Sergiye katılan izleyicilerin sanatınızı nasıl algılamasını umuyorsunuz?
Ben de bir izleyiciyim. Kendi işlerime ve başkalarının eserlerine bakarken, içimde bir yerlere dokunduğunu hissetmek… Aradığım şey bu. 2007’de çıkan kitabımın adı ‘Hayalleri Aynı Olmak’ idi. Sanatçı, izleyicinin iç dünyasında bir iz bırakmakla ilgilenir.
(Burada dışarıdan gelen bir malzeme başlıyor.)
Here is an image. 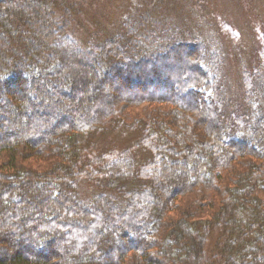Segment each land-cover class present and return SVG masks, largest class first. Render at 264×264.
Segmentation results:
<instances>
[{
	"label": "trees",
	"instance_id": "1",
	"mask_svg": "<svg viewBox=\"0 0 264 264\" xmlns=\"http://www.w3.org/2000/svg\"><path fill=\"white\" fill-rule=\"evenodd\" d=\"M177 1L83 49L91 0H0V264H264V34L231 99Z\"/></svg>",
	"mask_w": 264,
	"mask_h": 264
},
{
	"label": "rangeland",
	"instance_id": "2",
	"mask_svg": "<svg viewBox=\"0 0 264 264\" xmlns=\"http://www.w3.org/2000/svg\"><path fill=\"white\" fill-rule=\"evenodd\" d=\"M200 1L202 3L198 5ZM156 2L157 0H91L83 10L84 20L71 22V32L76 35H72V37L83 49H86L92 42H101L117 32L123 21L137 18L146 11L156 13V10H148V7L158 8ZM202 13H205L203 15L205 19L196 30L208 32L203 37L207 44L210 43L211 35L209 32L216 31L212 37L221 46L224 54V87L228 97L238 100L237 96L241 93L242 72L244 69L252 72L255 64L258 63V59H260L259 50L264 34V0H193L190 1V5L185 0H178L172 7H166L161 15L167 16L173 23L176 19L175 21L180 27H185V19L189 17L187 15H201ZM210 13L212 16L207 17ZM157 17L160 18V15L158 14ZM85 25H87L85 29H88L86 32L84 30ZM192 36L196 37L198 33H192ZM109 94L112 95L113 92ZM121 96L127 98L131 94L128 92L126 95L121 94ZM140 110L132 109L129 111L134 113ZM120 125L124 127L123 125L130 124L122 122ZM122 129L124 132H121ZM121 130L117 133L107 132L93 136L96 145L98 143V150L105 147L124 150L132 147L133 143H137L139 138L134 139L132 134L125 132V127ZM123 133H128V136H122ZM130 140H133V143L129 145ZM115 144H119L120 147L118 145V147H114ZM133 151L140 152L139 147ZM140 156L144 157L145 153Z\"/></svg>",
	"mask_w": 264,
	"mask_h": 264
}]
</instances>
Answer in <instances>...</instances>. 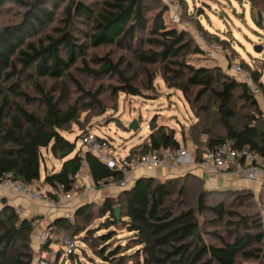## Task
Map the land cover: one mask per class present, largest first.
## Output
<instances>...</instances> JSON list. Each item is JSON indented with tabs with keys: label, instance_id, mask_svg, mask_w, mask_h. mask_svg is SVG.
<instances>
[{
	"label": "trees",
	"instance_id": "1",
	"mask_svg": "<svg viewBox=\"0 0 264 264\" xmlns=\"http://www.w3.org/2000/svg\"><path fill=\"white\" fill-rule=\"evenodd\" d=\"M101 2L102 6L96 9L91 6L93 2L86 5L81 0H0V9L8 3L23 9L17 22L0 27V176L11 172L13 179L33 185L40 179L41 149L47 148L56 159L62 160L58 170L46 172L43 178V184L54 192L60 185L63 190L70 189L76 173L84 166L96 189L121 180L120 173L106 167L94 155L76 150L75 143L63 136V130L78 123V110L75 105L61 104L65 89L55 97L44 83L70 76L76 60L84 58L85 45L79 43L72 31L77 19L92 23L89 36L92 46H118L131 53L124 69L121 68L124 56L114 61L107 53L101 58L103 64L98 70L85 71L96 76L117 75L123 91L135 96L141 89L152 87L156 72L149 67L156 65L165 84L183 93L196 115L187 135L195 160H201L206 148L226 141H231L235 149L249 146L253 152L264 154V118L259 98L245 82L225 74L216 65L188 63L187 55L203 53L194 43L195 35L183 29L167 28L160 15L149 26L146 0ZM261 11L264 13V8ZM58 13L62 16L61 25L48 31ZM254 21L264 30V22L257 15ZM147 31L149 36L143 43L149 47H133L132 43L140 42L139 35ZM201 31L202 37L208 34L204 29ZM216 40L215 44L226 46L225 40L217 36ZM132 62L139 67L126 76ZM240 64L246 68L243 62ZM250 67L255 83L264 91L261 71L260 74ZM138 71L144 72L140 82ZM82 91L83 97L90 100L88 105H99L100 89L93 93ZM236 97L243 104L242 114L237 110ZM150 130L143 142L130 149L129 156L166 147L177 149L185 140L183 133L180 140L173 130L156 125L155 118L150 122ZM202 142L204 146H200ZM190 181L203 184L192 173L161 181L144 177L131 191L105 198L100 206L105 220L100 222L99 229L86 230L85 242L104 264H245L244 260H258L264 249V227L260 223L250 224L247 217L226 210L223 202H218L208 208L215 217L210 225L223 224L224 234L208 232L216 241L211 244L205 240L206 233L194 211L184 208L182 202L178 207L173 205L171 197L176 188L179 187L178 194L183 196ZM260 186H264V181ZM223 191L235 194L242 190L208 191L201 187L197 212L207 207L209 195ZM251 196L250 191L238 195L241 201ZM115 205L120 207L119 219L115 217ZM91 214V205L85 203L76 208L72 222L57 218L52 224L56 230H68L76 218L87 221ZM112 227L129 234L123 244ZM100 229L106 231L96 233ZM33 231L30 218H20L12 206L4 203L0 207V264H30L29 241ZM49 244L46 241L44 247L48 248ZM68 256L71 258L72 254Z\"/></svg>",
	"mask_w": 264,
	"mask_h": 264
},
{
	"label": "rangeland",
	"instance_id": "2",
	"mask_svg": "<svg viewBox=\"0 0 264 264\" xmlns=\"http://www.w3.org/2000/svg\"><path fill=\"white\" fill-rule=\"evenodd\" d=\"M86 5L99 9L102 6V0H81ZM147 17L149 19V26L154 22L155 18L160 15L164 25L167 28L183 29L195 35V31L205 30V34L201 39L194 38V43L199 47H207L217 42L216 36L220 40L226 41L232 53V59L243 62L246 71L251 72L252 68L259 73L261 69L260 60L264 62V48L260 52L253 50L254 45L263 46L264 44V30L257 26L254 21V16L260 11L262 14V23L264 22V13L261 9L264 8V0H146ZM178 4V7H176ZM23 9L13 3H8L0 9V27L17 22ZM176 13L179 16V22H174L170 18V14ZM61 14H57L56 21L51 25L48 31L54 26H60ZM92 23L83 19H77L73 23L72 31L77 37L79 43H84L85 54L84 58L79 57L72 68L70 69V76L63 77L60 80H45V86L57 97L60 92L65 89V95L61 99L62 105H75L79 113L78 123H72L62 134L69 141L74 142L76 150L81 149L80 133L82 130L88 129L99 136L107 138L115 147L114 157L125 156L130 152V149L143 142L147 135L151 132L150 122L155 118L156 125H164L170 130L174 131L175 137L181 140L182 134L185 135V140L182 142L184 147L192 149L188 135L189 127L196 122V115L186 101L183 93L175 88L168 87L163 81L161 75L157 72L156 65L149 68L156 72L153 76L152 87L148 89H141L139 95H130L123 91V83L117 75L104 73L96 76L87 70H98L103 64L101 58L110 53L114 61H117L120 56H124L121 68L124 69L126 61L131 60V53L129 49L118 46H92L89 42ZM203 32V31H201ZM216 34V35H215ZM149 36V32L139 35L140 42H133L132 46L149 47L144 44L145 39ZM224 57L209 58L202 54L187 55V62L194 65H216L225 74L229 72V59L224 61ZM255 63H251V62ZM257 61V62H256ZM250 64V65H249ZM138 65L131 63V67L126 69V76L133 74ZM260 73V74H261ZM144 77L143 71L137 72V81L140 82ZM264 78V74H263ZM262 80V78H261ZM264 82V79L262 80ZM100 89L98 96L99 105H88L90 100L84 98V91L91 93ZM196 88L194 89V91ZM195 96V92L191 95V99ZM213 100V99H212ZM237 110L242 112V102L238 100ZM211 102V101H210ZM199 106V104H198ZM196 106V108H198ZM200 113L201 110L198 108ZM242 114V113H241ZM136 120L139 127L133 131L129 124ZM203 144V145H202ZM200 146H204L202 142ZM62 160L56 159L47 148L41 149L40 160V180L46 172L57 170L61 165ZM181 176V175H179ZM178 175H152L158 180L177 178ZM199 177V176H198ZM109 186L112 190L107 188V194H99L95 191L87 194L84 200H87L92 207V214L89 220L82 221L75 219L74 223L68 230L59 229L47 239H40L39 231H35L31 235L29 241L30 253L32 260L30 264H104L97 256L96 252L90 249L85 242L87 238L86 230L89 228H100V222L104 221V216L100 209L103 200L108 197L115 198L123 190H117V183L110 182ZM44 185V184H43ZM179 186V185H178ZM204 187L206 190H242L239 193H226L218 195H209L206 198L203 212H197V195L200 188ZM115 188V189H114ZM173 193L171 200L175 207L182 202L184 208H190L196 214L205 234V240L208 243L216 244L212 235H207L208 232H220L224 234V226L210 225V222L215 218L208 208L223 202L226 210L232 213L248 218L250 224L260 223L264 227V186H250V188L239 189L235 186H227L226 184L216 183L209 184L203 180L202 186L197 181H190L186 184V191L183 196L178 194V189ZM251 192L250 199L240 200L238 195ZM236 192V191H235ZM242 192V193H241ZM80 199V198H79ZM82 199V198H81ZM118 206V205H115ZM1 207V206H0ZM56 214V212H54ZM43 218L42 225L49 224L48 220ZM262 228L258 229L261 230ZM79 229V230H78ZM116 232V238L122 240L129 235L126 230L112 227ZM105 229H100L96 233L105 232ZM64 235V236H63ZM71 239L72 254L70 258L66 254V247L64 246V238ZM91 241L90 238H88ZM46 241H49V246L44 247ZM264 248V247H263ZM245 264H264V249L261 257L257 260H244Z\"/></svg>",
	"mask_w": 264,
	"mask_h": 264
},
{
	"label": "built area",
	"instance_id": "3",
	"mask_svg": "<svg viewBox=\"0 0 264 264\" xmlns=\"http://www.w3.org/2000/svg\"><path fill=\"white\" fill-rule=\"evenodd\" d=\"M178 7V4H176ZM170 18L174 22H179V16L174 13L170 14ZM195 36L202 38L200 31H195ZM264 48V44L262 46ZM204 55L213 58L217 53H221L226 59H229V75L235 77L239 81L245 82L252 90L253 94L259 98L260 107L262 109V116L264 118V91L260 85L255 83L250 72L246 71L239 61L233 60L231 51L228 47L222 44H213L203 50ZM263 82V81H262ZM264 83V82H263ZM81 150L84 153L94 155L100 162H102L109 169L115 170L121 174V180L117 183L118 186L126 190L132 186L129 181L130 174L138 169H166L168 167L179 168L185 165H198L208 170L217 171L220 169L232 170L243 174L251 181H264V154L260 152H253L249 146L241 149H235L231 146V141H226L217 146L206 148L201 160H195L194 149L180 146L177 149L170 147L162 149H153L143 154L129 156L114 157L115 147L105 137L99 136L91 130H83L80 133ZM7 190L16 191L31 201L44 202L55 208L59 207L60 200L64 203H71L75 197L80 194H89L96 190L95 182L88 177V175L81 169L75 175L72 186L68 190H63L61 185L57 192L41 191L33 185L24 184L19 180L12 178L11 172H6L0 176V194ZM55 195L57 198L53 197ZM14 213L20 218H30L31 225L34 229L42 225V218L40 216H32L24 207L13 204L10 200ZM70 209L64 213V218L72 222L76 207L70 204ZM56 228L52 223L46 224L40 231V239H47L52 236ZM64 236V235H63ZM66 247V254L72 250L71 239L67 237L63 240Z\"/></svg>",
	"mask_w": 264,
	"mask_h": 264
},
{
	"label": "crops",
	"instance_id": "4",
	"mask_svg": "<svg viewBox=\"0 0 264 264\" xmlns=\"http://www.w3.org/2000/svg\"><path fill=\"white\" fill-rule=\"evenodd\" d=\"M206 48L202 47V50H204ZM220 56H223L224 59L226 60L225 56L221 53H217L214 57L220 58ZM258 61H259L258 63H261V69H262L261 78L263 80L264 79L263 78L264 62H261L260 60H258ZM251 63L253 64L255 62L253 61ZM181 146H183V145H181ZM59 167H60V165H59ZM59 167H58V169H59ZM82 169L88 175V177H90V175L87 173V168L84 166V168H82ZM186 173H192L194 175H197L202 180L206 181L209 184L215 185L216 183L218 184L221 182L222 184H226L227 186L232 185V186H235L239 189L250 188V186H254V187L257 186L258 187V186H260V183L263 182L261 180L251 181V180L247 179L243 174L238 173V172H234L232 170L220 169L217 171H213V170H208L206 168H202V167H200L198 165H194V164L185 165V166H182L179 168L168 167L166 169L157 168V169H151V170L138 169V170L133 171L130 174L129 181L133 185L135 179L138 177H141V176L152 177V175H154V174L155 175L163 174L166 176L173 174V175L179 176V175H183ZM109 185H111V184L104 185L100 189H96L95 191L98 193V195L102 194V193H105V195H106L107 190H108L107 188H109V190L113 189V187L111 188V186H109ZM33 186L36 187L37 189L41 190V191H45V192L52 191L47 185H43V181H41L40 179L38 181L34 182ZM116 188H117V190H123L119 186ZM89 194H91V193H89ZM86 196H87V194H80L79 196L75 197L71 203H64L63 200H60L59 207L55 208V207L50 206L44 202L31 201L16 191L7 190V191L3 192L2 194H0V206H2L4 203L9 205L10 200H11L13 202V204L26 208L28 210V212L30 213V215L40 216L42 218V222H43V218H46L45 220H48L50 223H52L57 218H64V216H63L64 213L71 208L70 204L76 208L79 207L80 205L85 204V203L87 204V200L83 199ZM54 212H56V214ZM43 226L44 225H41L39 228L34 229L32 236H33V234H35L34 232L36 230L39 231V233H40Z\"/></svg>",
	"mask_w": 264,
	"mask_h": 264
},
{
	"label": "water",
	"instance_id": "5",
	"mask_svg": "<svg viewBox=\"0 0 264 264\" xmlns=\"http://www.w3.org/2000/svg\"><path fill=\"white\" fill-rule=\"evenodd\" d=\"M257 18H258L259 21L262 22V14H261L260 11L257 12ZM253 50H254L255 52H260V51L262 50V46H260V45H254V46H253ZM129 127H130L133 131H136V130L138 129V127H139V124H138V122H137L136 120H133V121L129 124ZM144 177H145V176H141V177L136 178L135 181H134V183H133V185H132L130 188H128V189H126V190H123V191H125V192L131 191L132 188H133V186L138 182V180H139L140 178H144ZM114 213H115V217H116V219H119V216H120V207H119V206H114Z\"/></svg>",
	"mask_w": 264,
	"mask_h": 264
}]
</instances>
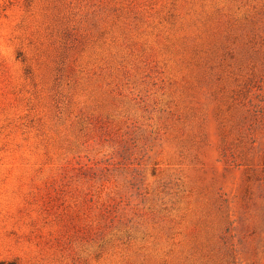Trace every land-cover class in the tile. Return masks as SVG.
<instances>
[{"label":"rangeland","instance_id":"rangeland-1","mask_svg":"<svg viewBox=\"0 0 264 264\" xmlns=\"http://www.w3.org/2000/svg\"><path fill=\"white\" fill-rule=\"evenodd\" d=\"M0 264H264V0H0Z\"/></svg>","mask_w":264,"mask_h":264}]
</instances>
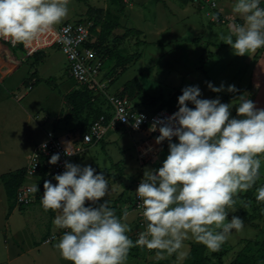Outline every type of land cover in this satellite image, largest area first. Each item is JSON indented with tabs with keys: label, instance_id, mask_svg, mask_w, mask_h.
Instances as JSON below:
<instances>
[{
	"label": "rangeland",
	"instance_id": "rangeland-1",
	"mask_svg": "<svg viewBox=\"0 0 264 264\" xmlns=\"http://www.w3.org/2000/svg\"><path fill=\"white\" fill-rule=\"evenodd\" d=\"M126 1L123 5L121 0H70L69 16L56 26L80 20L95 23L96 18L106 23H119V27L99 48L104 61L105 80L111 81L109 92H120L126 82L137 77L144 90L154 97L169 98L185 87L199 86L201 98L219 97L222 103H235V98H225L229 94L226 90L214 93L208 89L207 82L216 87L223 83L225 89L228 85L241 89L242 85H238V82L243 80L242 84H245L246 78L252 84H258L261 74L257 65L262 61H255L254 58L262 54L257 50L245 56L236 55L231 45L223 39L229 34L230 24L211 21L212 15L221 14V6L227 12L233 13L234 0H218L216 10L200 8L193 0ZM97 27L102 28L100 25ZM97 38L96 31L92 39ZM116 51H120L122 55L136 53L138 58L124 65L114 54ZM44 55L43 61L37 62L22 45L12 47L11 44L0 41V128L4 135L9 134L8 145H4L7 149L3 148L4 155H0V160L9 159L5 168L12 166V163L15 166L26 165L27 155L43 140L46 133L61 135L62 130L76 131L75 118L68 119L67 123L63 120L66 113L71 111V106L65 102V95L78 88L77 82L70 76L69 62L58 47L44 49ZM245 68L247 71L239 76V72ZM262 95L264 96V85ZM93 103V108L101 110L108 105L103 94H99ZM132 104L149 112L156 110L158 106L143 105L141 100ZM142 141L138 132L131 134L122 128L118 131L110 129L103 141L86 145L84 152L72 159L73 164L91 166L97 173L103 172L106 175L110 185L116 190L111 206L114 209L119 206L118 215L127 209L130 213H135L131 215L132 218L136 217L135 191L145 168L161 167L168 155L166 145L160 150L158 148L149 160L139 159L137 145ZM261 174L264 181V164ZM249 196V202L243 204ZM249 196L248 193L239 195L235 205L236 212L229 213V219L233 215L241 219L244 217V228L239 233L234 232L225 244L227 252L223 255V264H229L239 253L252 256L259 264H264V202L258 203L254 192ZM115 198L119 200V205L113 202ZM107 199V196L102 198V202ZM16 206L18 204L15 198L11 199L6 194L0 180L1 217H6V213H2L4 210L1 211L2 208ZM29 206L42 207L40 202H33ZM50 220L53 222L54 218H51L49 210L45 221L47 226L51 225ZM3 224L0 227V264H20L21 259L14 261L11 255L7 256L5 237L9 231L5 228L9 227L4 220ZM130 228V237L140 232L135 222L130 224ZM10 231L14 236V230ZM32 233L33 230L27 240H22L24 242L17 239L18 249L26 250V246H31L33 250L28 257L22 259V264H70L55 247L59 239L44 245ZM194 245L202 244L192 240L185 242L186 258L181 264H185ZM212 253L206 250V255L211 259L210 264H219ZM163 261H168L165 264H177L175 255L156 259L154 250L134 247L129 252L126 264H162Z\"/></svg>",
	"mask_w": 264,
	"mask_h": 264
},
{
	"label": "clouds",
	"instance_id": "clouds-1",
	"mask_svg": "<svg viewBox=\"0 0 264 264\" xmlns=\"http://www.w3.org/2000/svg\"><path fill=\"white\" fill-rule=\"evenodd\" d=\"M69 3L0 0V39L29 47L67 19ZM261 5L262 0L233 2L232 12L243 23L230 25L223 39L238 56L264 48ZM211 18L219 19L215 14ZM71 42L63 38L66 45ZM207 87L214 93L239 91L235 85L225 89L223 83L216 87L207 82ZM201 96L199 86L185 87L178 97V111L149 128L160 133L157 145L167 142L168 155L161 167L145 168L135 191L145 225L135 241L128 235L130 216L135 213L124 209L117 214L111 206L116 190L103 172L66 162L65 171L52 177L57 183L45 180L40 202L46 212L56 213L53 224L64 230L55 245L63 259L70 264H126L130 250L141 247L154 250L156 259L175 255L181 264L186 258V241L215 253L234 232L243 230V219L235 215L229 219V213L236 212L238 195L254 187L256 201L264 202V184L258 185L264 164V108L244 94L235 104ZM234 106L236 116H232ZM68 146L65 154L74 155ZM59 160L56 153L48 163L56 165ZM106 196L107 200L98 203Z\"/></svg>",
	"mask_w": 264,
	"mask_h": 264
},
{
	"label": "built area",
	"instance_id": "built-area-1",
	"mask_svg": "<svg viewBox=\"0 0 264 264\" xmlns=\"http://www.w3.org/2000/svg\"><path fill=\"white\" fill-rule=\"evenodd\" d=\"M200 8H210L216 10L218 0H193ZM264 1L262 0V5ZM210 12H208L209 15ZM219 19L212 22L223 24H241L234 17L228 15L217 14ZM212 17V16H211ZM94 23L91 21H76L67 22L62 26L56 27L53 32L42 34L29 47L25 48L29 55L42 51L49 47H58L66 56L69 62L70 76L77 82L79 87H87L91 92V101H95L99 94H103L110 106V115L103 114L97 120L91 123L90 127L81 133L77 139H63L55 136L53 132H49L47 138L33 151L29 157V165L26 168V177L29 179L35 178L40 172L41 166L47 168L48 175L52 177L56 174H62L65 171V163L71 162L77 155H81L85 146L94 145L103 141L105 135L110 129L122 128L128 133L145 132L147 139L142 141L137 146L138 157L146 159L152 154L156 148L152 137L160 135L159 131L150 132V126L157 120L165 119L176 111H171L167 108L160 109L156 112H149L142 109H137L132 103L126 101L121 97L120 93H110V80L104 79V61L98 50L89 43H94L92 28ZM67 29V32L64 31ZM71 39L70 44L63 43V38ZM0 41L7 42V40L0 39ZM12 45V44H11ZM20 44L15 45L19 46ZM13 46V45H12ZM264 51V48H262ZM112 114V115H111ZM139 125L137 127V122ZM86 138V139H85ZM68 142L70 145L68 146ZM47 147L43 148L42 145ZM69 150L75 151L72 156L65 154L66 147ZM151 149V150H149ZM59 153L60 160L56 165L48 163L53 154ZM36 201V193L33 187L23 185L19 188L16 196V202L20 206H29ZM100 202V201H99ZM98 202V203H99ZM90 204V202H88ZM140 203L135 197V208L138 213V228L144 230V221L140 210L137 209V204ZM88 206V204H86ZM96 206V205H94ZM139 232V233H140ZM137 234V238L138 235ZM55 236H51L45 243H51Z\"/></svg>",
	"mask_w": 264,
	"mask_h": 264
},
{
	"label": "crops",
	"instance_id": "crops-1",
	"mask_svg": "<svg viewBox=\"0 0 264 264\" xmlns=\"http://www.w3.org/2000/svg\"><path fill=\"white\" fill-rule=\"evenodd\" d=\"M125 1L126 0H124V2ZM123 5H124V3H123ZM219 13H221L220 15L232 16L238 22H240L241 24L243 23V20L240 19L239 16H237V15L235 16L233 13L227 12L224 9L223 6H221L219 8ZM105 18H104V20H105ZM96 30H97V33H100L102 31V28L99 29L97 27ZM92 44L93 43H89L88 45H92ZM12 47H14V46H12ZM258 50L260 52L259 54H262V56L261 55H257V56H255L254 60L258 61V62L262 61V63H260V65H257L259 73L261 74V79H259L257 85L252 84V82L249 80V78H246L245 84H242L243 80L239 81L238 85H242V88L238 89V90H243L244 91L243 94L245 95V98L252 99L257 107L261 106L262 108H264V96L262 95V88H263V85H264V57H263L264 56V51L262 49H258ZM42 51L44 52V50H42ZM29 56H31V55H29ZM245 71H247V68L242 69L239 72L240 73L239 76H241ZM103 73H104V79H105L106 73L104 71V68H103ZM33 75L35 76L36 72L33 73ZM48 81H50V80H48ZM110 88H111V85L109 87V91H110ZM250 89H251V91H250ZM78 90H80V91H87L88 90L90 92V96H92V92L87 87H82L81 88V87L78 86V88H74L73 89V92L74 91H78ZM23 92H24V95L26 96V91H25L24 88H23ZM120 92H115V93H120ZM66 95H68V94H66ZM66 95H65V102L67 103ZM230 98H233V97H230ZM235 100H236V98H235ZM235 103H238V101H235ZM67 104H69V103H67ZM108 110L110 111L109 104L107 105V107L103 111L105 112V114L107 113L108 115H110ZM68 115H70V112H67L66 115L64 116V118H63V120H65L64 123H67L68 119H71V118H67ZM232 116H236V108L235 107H234V110H232ZM78 127H80V126L78 125V120H77V124L75 126V129H76L75 132H69V131L68 132H63V130H62L61 135H55V136H57L59 138H63V139H66V138L67 139H77V137H80L81 133H83L85 131V130L82 131L81 128L78 129ZM61 129H64V127H62ZM112 130L118 131L119 128L118 129H112ZM48 133H46L44 138H43V140L41 142H39L34 147L32 152L27 155V157H26L27 164L26 165L20 164L18 166V164H17L15 166L14 165L15 163H12V166L10 165L9 168H5V166L8 165L7 161L9 159L7 161H4V160L1 159L0 160V180H2V177L4 175H6V174L15 172V171L20 170V169H26L27 166L29 165V157H30V155L47 138ZM138 133L140 134V136L143 139V141L145 139H147V137L145 135V132H138ZM22 134H24V130L23 129H22ZM8 137H9V134L6 133V135H4L2 133V129L0 128V155H2V156L4 155V154H2L4 149H7V147H5L4 145H6V146L8 145ZM151 139H153L154 143H155L156 137H152ZM155 146H156V148H155L154 152L152 154H150L149 157H147L146 159H141V160H149L153 156V154L156 151H158V148H159V150L162 148L163 144L162 145H157L155 143ZM4 153H6V152H4ZM77 156H80V155H77ZM47 175H48V173H47ZM48 176H50V175H48ZM40 178H41V176L39 175V173L33 179H29V178L26 177V181H25V183L23 185H28V186H31V187H33L35 189L36 186H38ZM51 181H52L53 184L57 183L54 179L51 180ZM263 183H264V181L262 179L260 181H258V185L259 184H263ZM2 184H3V187H4L5 192H6V188H5V185L3 183V180H2ZM43 192H44V189L42 190V192L40 194V198L43 195ZM252 192H254V194H255V187L252 189ZM35 193H36V201L35 202L39 203V201H37L38 190H35ZM6 194H7V192H6ZM242 194H244V193H240L239 195H242ZM239 195H238V197H239ZM113 202L116 203V205H119V200L118 199L115 198L113 200ZM99 203H103L102 200ZM96 206H98V205H96ZM118 207L115 209L116 212L118 210ZM2 210H4V211H2ZM1 211H2V213H6V217L2 218L1 215H0V221H1L0 222V227H2L4 225L3 224V220L6 222V224L8 223V227H9V229L5 228L7 231H9V233L8 232L6 233V237H5V240L7 242V251H8V255L7 256L9 257L11 255V257L14 258V261H17V260L21 259V263L20 264H22V261H23L22 259H25V257H28V255L33 250L31 248V246H26V250L18 249V247H17V244H18L17 243V239H20L21 241L26 239V238L28 239L29 235L31 234V230H33L32 234H34L38 239H40L41 243H43L45 245V244H48V243H45V242L47 241V239L49 237L54 235L55 239H60V236L62 235V233L64 231L62 229H57L56 226L53 224L52 220H50L51 225L47 226L45 221L47 220L48 211L46 212L43 207L33 206V208H31L30 206H20V205H18V206L14 207V208L13 207H11V208H2ZM50 212H51V218L52 217L55 218L56 213L51 211V210H50ZM130 217H131L130 218V224L135 222L136 226L138 227V224H137L138 213H137L136 217L135 216H134V218H132V216H130ZM11 229L14 230V236H12V233L10 231ZM25 232H27V234ZM130 238L133 239V241H134L135 239H137V234L134 235V236H131ZM0 239H1V236H0ZM14 239H16V241H13ZM55 239L53 241H55ZM53 241H51L50 244H52ZM22 242H24V241H22ZM39 257H40V253H39ZM37 264H40V263L37 262Z\"/></svg>",
	"mask_w": 264,
	"mask_h": 264
},
{
	"label": "trees",
	"instance_id": "trees-1",
	"mask_svg": "<svg viewBox=\"0 0 264 264\" xmlns=\"http://www.w3.org/2000/svg\"><path fill=\"white\" fill-rule=\"evenodd\" d=\"M122 4L124 0H121ZM85 21V20H80ZM102 26V31L98 33L97 40L92 44L100 53L99 48L105 43V41L113 34L114 30L119 27L118 22H109L106 23L105 21L96 18L94 26L92 28V32L95 33L97 30V26ZM134 32V30H130ZM117 40V39H116ZM120 40V39H119ZM119 61L124 64H130L135 59L138 58V54H131V55H122L120 51H116L114 53ZM34 56L37 62L43 61L45 55L43 51H39L35 53ZM243 90H239L236 93H229L225 96V98H238L239 95L243 94ZM121 97L125 98L127 102L134 103L138 100L142 101L143 105L148 106H156V110L152 112H156L160 109L167 108L171 111L178 110V97L182 95V91L178 90L174 92L169 98H164L162 96L154 97L151 96L148 92L144 90L142 83L140 82L139 78H133L125 83L124 88L120 92ZM66 100L71 106L70 115L67 118H75L78 120V125L80 126L81 130L84 131L88 129L92 122L97 120L101 115L105 114V112L99 108H93V101H91L90 92L87 91H74L68 95H66ZM141 104V103H138ZM192 107V105H189ZM137 109H142L138 108ZM94 109V110H92ZM143 110V109H142ZM87 111H89L87 113ZM168 145L165 141L163 146ZM26 169H20L15 172L6 174L2 177L3 183L6 188L7 195L13 199L17 196V192L19 188L23 186L26 181ZM39 175L41 176L40 181L38 183V194H37V201H41L40 194L43 190V184L45 180H53L52 176L47 175V168L45 166H41ZM248 196L252 193L250 190ZM251 196L247 197L246 201L243 204H247ZM244 219V217H243ZM206 247L203 245H194L186 259L185 264H210L211 259L209 256L206 255ZM227 249L225 245L222 247L221 251L212 253L214 257H216L219 264H223V255H225ZM168 261H164L162 264H165ZM229 264H259L256 259L252 256H249L245 253H239L234 260H232Z\"/></svg>",
	"mask_w": 264,
	"mask_h": 264
}]
</instances>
Resme bakanla yapan arasında her zaman bir benzerlik ve bir ilişki vardır. İzleyicinin varlığı, resme bakışı, resmin anlamını ve derinliğini artırır. O an izleyicinin duyguları ve bakış açısı, eserin ruhuna yeni bir boyut katabilir. Bu nedenle, bir sanatçının eserleri, izleyicinin gözlerinde yeni anlamlar kazanabilir. Umuyorum ki, insanlar bu sergiden keyif alır.
“Eskiz Defterimin Gizli Sayfaları” isimli sergi, 20 Ocak 2025 tarihine kadar Genesis İstanbul’da ziyaret edilebilir.